#### Data provided ####

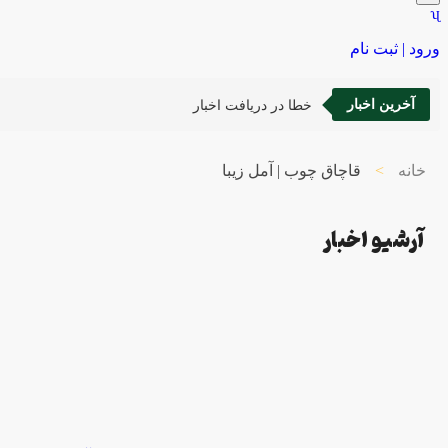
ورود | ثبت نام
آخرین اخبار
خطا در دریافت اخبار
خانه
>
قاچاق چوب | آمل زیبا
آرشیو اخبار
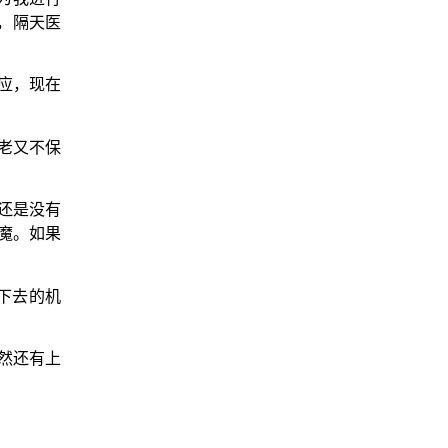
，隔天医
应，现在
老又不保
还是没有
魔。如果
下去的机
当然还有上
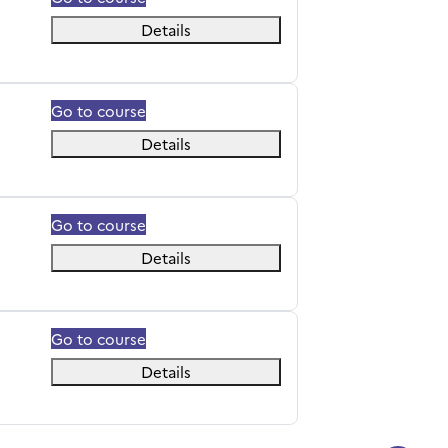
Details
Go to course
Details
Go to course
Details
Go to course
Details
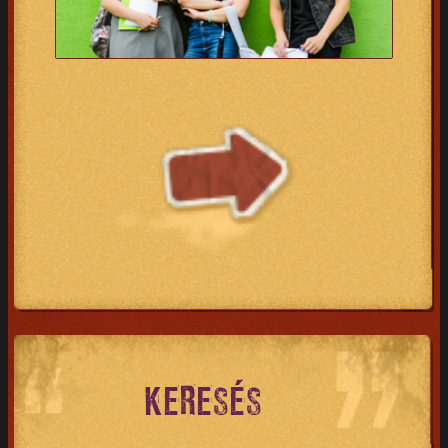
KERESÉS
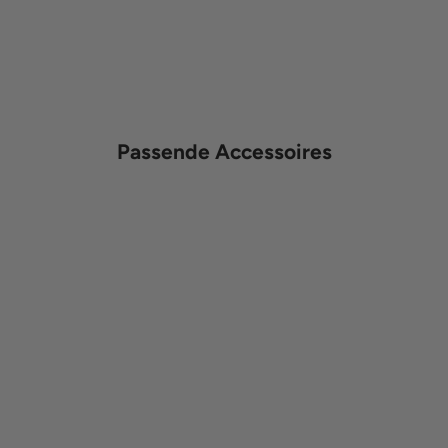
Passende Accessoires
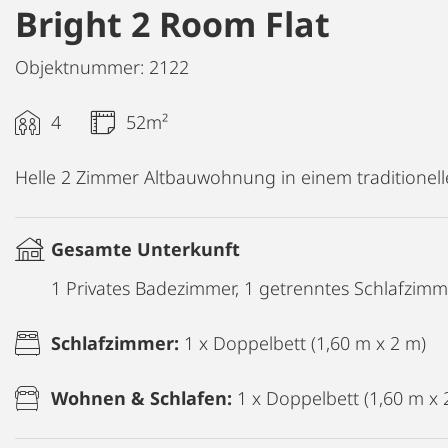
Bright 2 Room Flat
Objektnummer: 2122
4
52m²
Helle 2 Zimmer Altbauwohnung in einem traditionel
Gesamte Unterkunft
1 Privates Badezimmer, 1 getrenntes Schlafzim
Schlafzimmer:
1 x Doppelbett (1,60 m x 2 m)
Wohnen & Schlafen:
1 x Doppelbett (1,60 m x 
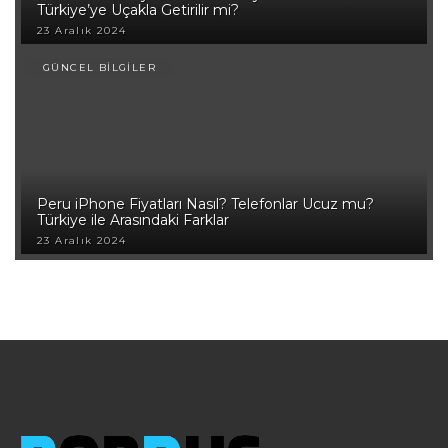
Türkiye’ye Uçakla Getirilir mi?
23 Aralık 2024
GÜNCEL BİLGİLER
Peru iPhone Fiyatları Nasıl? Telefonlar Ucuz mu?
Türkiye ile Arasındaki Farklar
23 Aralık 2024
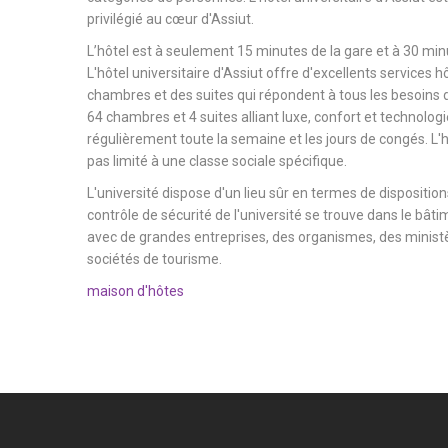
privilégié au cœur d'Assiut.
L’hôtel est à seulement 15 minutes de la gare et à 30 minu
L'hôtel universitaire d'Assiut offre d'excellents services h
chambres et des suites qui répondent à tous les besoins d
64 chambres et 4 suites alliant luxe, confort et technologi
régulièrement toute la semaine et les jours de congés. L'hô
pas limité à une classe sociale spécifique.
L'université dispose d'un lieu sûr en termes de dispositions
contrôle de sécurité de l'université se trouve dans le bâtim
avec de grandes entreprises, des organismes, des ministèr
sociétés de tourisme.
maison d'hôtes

####

Your goal » Except for the pictures, return every line of the material exactly.

The completed task »
ورود | ثبت نام
آخرین اخبار
خطا در دریافت اخبار
خانه
>
قاچاق چوب | آمل زیبا
آرشیو اخبار
，隔天医
应，现在
老又不保
还是没有
魔。如果
下去的机
当然还有上
Details
Go to course
Details
Go to course
Details
Go to course
Details
KERESÉS
Passende Accessoires
Bright 2 Room Flat
Objektnummer: 2122
4
52m²
Helle 2 Zimmer Altbauwohnung in einem traditionel
Gesamte Unterkunft
1 Privates Badezimmer, 1 getrenntes Schlafzim
Schlafzimmer:
1 x Doppelbett (1,60 m x 2 m)
Wohnen & Schlafen:
1 x Doppelbett (1,60 m x 
Türkiye’ye Uçakla Getirilir mi?
23 Aralık 2024
GÜNCEL BİLGİLER
Peru iPhone Fiyatları Nasıl? Telefonlar Ucuz mu?
Türkiye ile Arasındaki Farklar
23 Aralık 2024
privilégié au cœur d'Assiut.
L’hôtel est à seulement 15 minutes de la gare et à 30 minu
L'hôtel universitaire d'Assiut offre d'excellents services h
chambres et des suites qui répondent à tous les besoins d
64 chambres et 4 suites alliant luxe, confort et technologi
régulièrement toute la semaine et les jours de congés. L'hô
pas limité à une classe sociale spécifique.
L'université dispose d'un lieu sûr en termes de dispositions
contrôle de sécurité de l'université se trouve dans le bâtim
avec de grandes entreprises, des organismes, des ministèr
sociétés de tourisme.
maison d'hôtes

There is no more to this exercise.